Soltei um riso breve.
— Peculiar. É o mínimo que posso dizer.
Henry arqueou uma sobrancelha.
— Peculiar como?
— Ela tem um talento natural para contrariar. Avisei que a casa tem regras simples — horários, principalmente — e que todos devem segui-las. A garota resolveu testar logo no primeiro dia. Acordou tarde, perdeu o café da manhã e ainda debochou quando mencionei isso.
Henry escutava sem interrupções, apenas com aquele olhar de advogado paciente.
— E o que mais ela fez, além de acordar tarde?
— Isso já basta — respondi, irritado. — A casa precisa funcionar em ordem. Meu pai acreditava nisso, e eu também.
Ele cruzou as mãos, pensativo.
— Dante, ela passou anos em um internato. Está fora do ambiente dela pela primeira vez em muito tempo. É natural que leve um tempo para se ajustar.
— Eu não tenho tempo, Henry. Nem paciência para educar ninguém. Estou começando a achar que foi um erro aceitar essa tutela.

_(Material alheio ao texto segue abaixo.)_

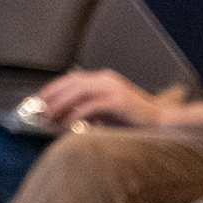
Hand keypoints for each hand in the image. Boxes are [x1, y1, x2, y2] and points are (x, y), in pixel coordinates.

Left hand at [37, 68, 174, 127]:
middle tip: (41, 110)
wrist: (162, 121)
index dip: (54, 87)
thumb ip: (88, 108)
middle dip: (53, 96)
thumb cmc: (134, 118)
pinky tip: (69, 123)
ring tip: (50, 117)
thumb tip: (64, 114)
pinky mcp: (118, 102)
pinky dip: (77, 114)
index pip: (72, 78)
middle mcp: (106, 79)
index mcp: (104, 78)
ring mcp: (113, 89)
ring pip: (78, 92)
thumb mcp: (107, 110)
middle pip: (71, 83)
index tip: (41, 98)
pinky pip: (91, 106)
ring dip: (61, 105)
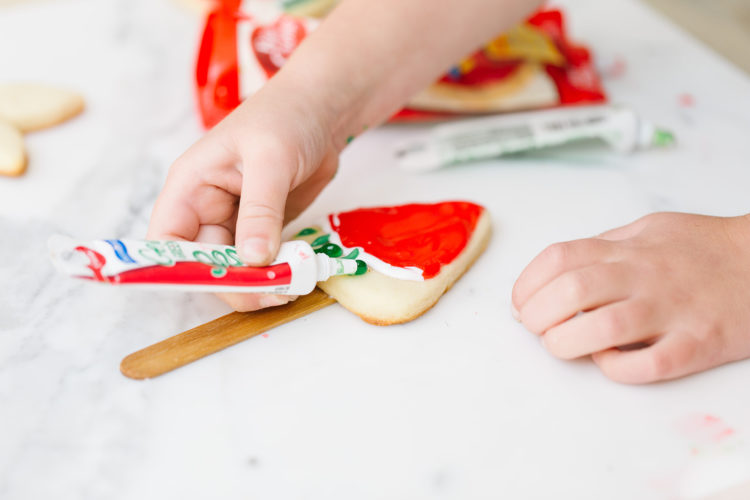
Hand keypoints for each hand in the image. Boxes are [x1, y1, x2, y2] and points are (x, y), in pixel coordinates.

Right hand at [147, 82, 339, 310]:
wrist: (322, 111)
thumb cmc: (287, 118)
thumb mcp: (271, 160)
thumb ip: (261, 210)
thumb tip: (253, 259)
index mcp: (191, 187)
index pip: (167, 242)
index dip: (184, 271)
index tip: (221, 285)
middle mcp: (205, 209)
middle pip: (203, 265)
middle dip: (235, 283)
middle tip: (273, 293)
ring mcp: (234, 222)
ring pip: (234, 269)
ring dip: (260, 283)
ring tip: (292, 285)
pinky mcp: (261, 230)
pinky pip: (260, 263)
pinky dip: (277, 273)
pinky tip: (298, 276)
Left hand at [511, 212, 749, 383]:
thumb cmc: (702, 248)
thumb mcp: (649, 229)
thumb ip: (605, 246)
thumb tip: (556, 269)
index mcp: (627, 248)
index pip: (559, 258)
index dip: (527, 284)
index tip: (521, 303)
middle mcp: (644, 276)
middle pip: (571, 291)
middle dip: (537, 315)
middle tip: (535, 327)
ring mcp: (671, 311)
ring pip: (602, 329)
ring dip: (566, 343)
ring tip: (561, 345)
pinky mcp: (697, 345)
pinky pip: (647, 365)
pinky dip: (616, 368)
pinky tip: (607, 360)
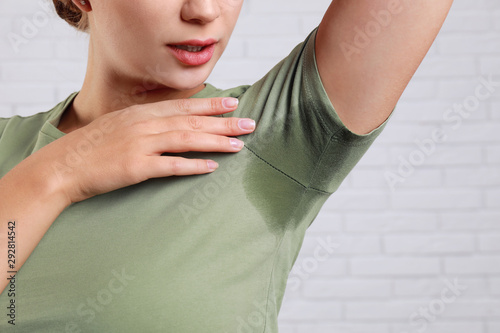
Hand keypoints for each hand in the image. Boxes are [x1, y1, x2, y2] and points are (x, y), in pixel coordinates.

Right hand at [24, 97, 253, 203]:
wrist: (63, 166)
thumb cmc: (92, 148)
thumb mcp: (119, 126)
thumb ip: (145, 123)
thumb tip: (171, 125)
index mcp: (141, 113)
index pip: (183, 106)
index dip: (210, 105)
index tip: (233, 104)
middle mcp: (144, 124)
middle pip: (191, 122)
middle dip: (223, 123)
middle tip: (249, 124)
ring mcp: (140, 144)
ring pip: (186, 140)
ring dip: (215, 142)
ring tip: (239, 145)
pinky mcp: (136, 167)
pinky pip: (170, 166)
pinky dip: (192, 166)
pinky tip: (211, 167)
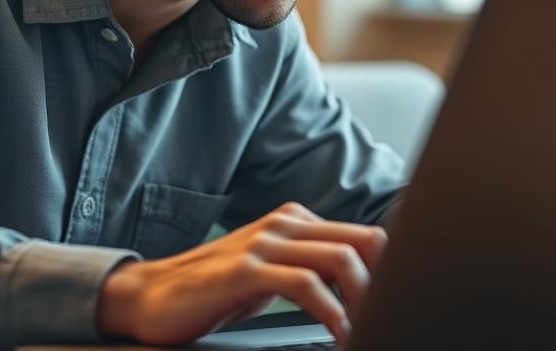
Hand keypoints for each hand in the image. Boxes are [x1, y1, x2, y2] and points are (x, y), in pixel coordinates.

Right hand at [95, 201, 386, 346]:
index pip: (365, 235)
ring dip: (367, 302)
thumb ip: (310, 269)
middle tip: (393, 321)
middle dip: (388, 286)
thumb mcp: (270, 274)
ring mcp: (263, 243)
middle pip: (363, 241)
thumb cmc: (214, 291)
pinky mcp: (244, 270)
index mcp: (295, 221)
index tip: (404, 306)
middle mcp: (284, 223)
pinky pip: (306, 286)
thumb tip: (362, 289)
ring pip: (341, 258)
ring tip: (370, 332)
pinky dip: (332, 314)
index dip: (392, 271)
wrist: (150, 297)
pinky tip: (339, 335)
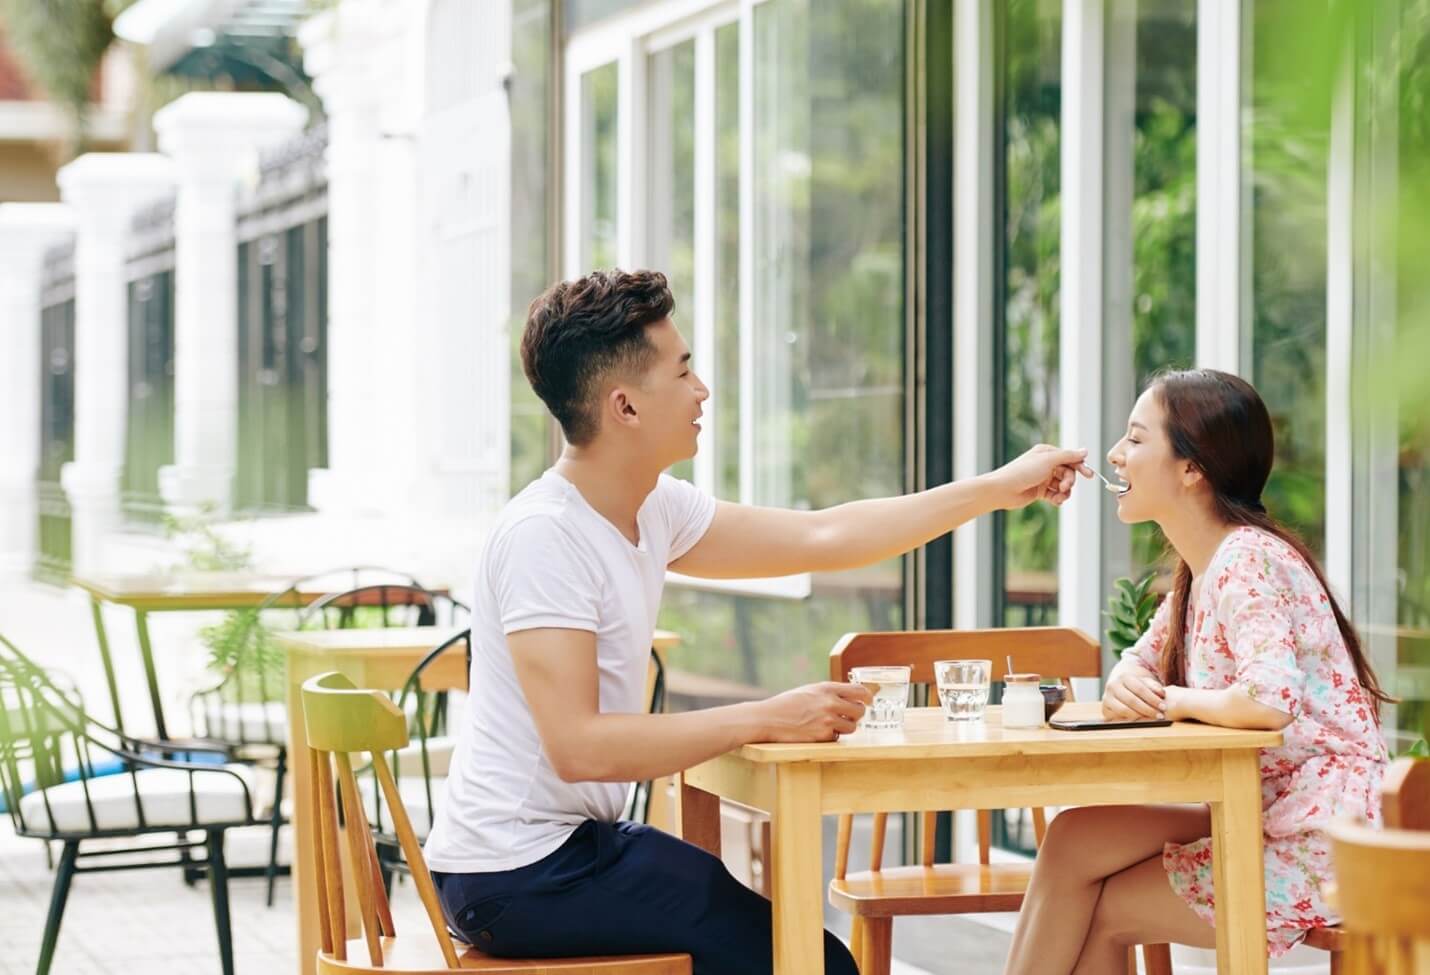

Henry me estudou por um instante, o olhar firme, quase paternal.
— Dê a ela um tempo. Deixe Evelyn respirar. Descobrir a casa, o ritmo, e... conhecer você.
O silêncio caiu entre nós.
“Conhecer a mim.”
As palavras ecoaram de um jeito estranho. Quase íntimo demais.
— Não há muito o que conhecer — murmurei, sem olhar para ele.
— É o que você pensa. — Henry se levantou, ajeitando o paletó. — Mas às vezes, Dante, o problema não está nas regras que alguém quebra. Está nas que a gente cria para não se aproximar de ninguém.
Eu não disse nada. E isso foi o suficiente para o assunto morrer e entrarmos em outro.
Henry me conhecia desde que eu era bebê. Ele e meu pai sempre foram amigos. Então, ele me conhecia o suficiente para saber que eu não estava preparado, nem apto, a deixar que alguém se aproxime, e faça eu me abrir. Não assim, tão rapidamente.
Depois de conversarmos mais um pouco, ele saiu, deixando-me sozinho com essa frase pendurada no ar.
Fiquei alguns minutos olhando pela janela, para o pátio do prédio. A cidade se movia lá fora — impessoal, previsível, segura. Tudo o que eu gostava. E, ainda assim, tudo o que Evelyn parecia ser o oposto.